The engine includes a housing 1 consisting of two rods 2 and 3 with axles 4 and 5. Semi axes 4 and 5 are fastened respectively in bearing assemblies 6 and 7. At the ends of rods 2 and 3, thermo magnetic elements are rigidly fixed. 8 and 9. Element 8 has

Q

holes 10 and 11, the element 9 has holes 12 and 13. In holes 10-13 a guide AND is made, made of a diamagnetic material. The guide 14 can be installed in various ways in the holes 10-13 with respect to the vertical axis. A direct force magnet 15, made of a highly coercive ferromagnet, such as an SmCOs alloy, moves along the guide 14. The thermomagnetic elements 8 and 9 are made of a thermosensitive ferromagnet, for example, an intermetallic compound, a tullium and a Cobalt TgCOU. A specific feature of a thermosensitive ferromagnet is that the field created by it depends on temperature and at its compensation point changes its direction to opposite.
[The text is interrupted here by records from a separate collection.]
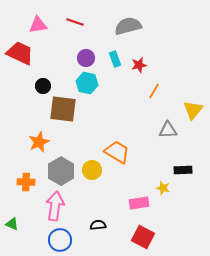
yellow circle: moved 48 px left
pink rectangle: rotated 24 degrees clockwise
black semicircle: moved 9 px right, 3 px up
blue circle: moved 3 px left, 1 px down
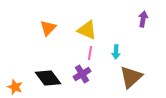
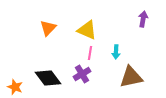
brown triangle: rotated 30 degrees clockwise
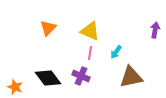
purple arrow: moved 12 px right, 11 px down
yellow triangle: moved 3 px right, 1 px down
cyan arrow: rotated 32 degrees clockwise
purple cross: moved 1 px left, 2 px down; rotated 36 degrees counterclockwise
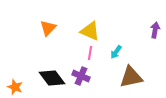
black diamond: moved 4 px right
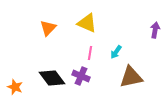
yellow triangle: moved 3 px left, 8 px up
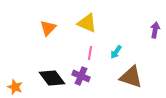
brown triangle: rotated 30 degrees clockwise
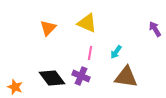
purple arrow: moved 1 px up; rotated 42 degrees counterclockwise
brown triangle: moved 5 px left; rotated 10 degrees counterclockwise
The thermomagnetic elements 8 and 9 are installed in such a way that at the same temperature they are formed (by demagnetized poles to each other).

Two modifications of the engine are possible, allowing it to operate in a vibrational and rotational mode.

The engine works as follows.

When operating in an oscillating mode, the guide 14 is installed in the holes x 10 and 12. In the initial position (Fig. 3a), when the temperature of the thermomagnetic elements 8 and 9 is lower than Tk, the permanent magnet 15 is attracted to element 8, scramus below in a liquid medium whose temperature is higher than Tc. At the same time, the center of gravity of the device is below the axis of rotation passing through the half axes 4 and 5. When the element B is heated above the temperature Tc, its magnetic poles reverse, the magnet 15 moves up the track 14, attracting element 9 (Fig. 36), The center of gravity of the device moves above the axis of rotation, which leads to the device tilting due to the orifices 10 and 12 in a clockwise direction. Element 9 is in the liquid and is heated, element 8 is in the air and is cooled (Fig. 3b). After some time, the temperature of the element 8 becomes less Tc, and the temperature of the element 9 is higher than Tc, which leads to the inversion of the poles of both elements 8 and 9. The power magnet 15

pushes away from element 9 and is attracted to upper element 8 (Fig. 3d). The center of gravity of the device is again above the axis of rotation, as a result of which the device again overturns, but already counterclockwise, returning to the initial state (Fig. 3a).

The motor device also allows rotational movement. In this case, the guide 14 is fixed in the holes 10 and -13. The operation of the engine is similar, except that the movement of the engine becomes rotational, due to the displacement of the power magnet 15 after inversion of the poles of elements 8 and 9, causes the center of gravity to shift not only from the bottom up, but also from right to left relative to the axis of rotation (Fig.4a , b, c, d). Rotation in this case occurs counterclockwise.

The mixing of the thermomagnetic elements 8 and 9 at the ends of the rods 2 and 3 with the semi-axes 4 and 5 allows not only to use different types of dissipated thermal energy, but also with the help of the guide 14 installed in the holes 10-13, to obtain different Modes of movement: oscillatory, rotational - both counterclockwise and clockwise.

Claims (1)

A magnetically thermal motor comprising a housing, a thermomagnetic element movably mounted relative to each other, made in the form of an inversion thermomagnet, and a power permanent magnet, as well as means for heating and cooling the element, characterized in that in order to utilize the scattered thermal energy , it is equipped with an additional thermomagnetic element, the body is made in the form of two rods with horizontal semi-axes, the elements are rigidly fixed on the ends of the rods and have holes for the installed guide, on which the power magnet is installed, with the possibility of reciprocating motion with the effect of creating unbalance of mass relative to gyulosei, the heating means is made in the form of a reservoir with heat carrier and installed with the possibility of alternately passing through the last thermal elements.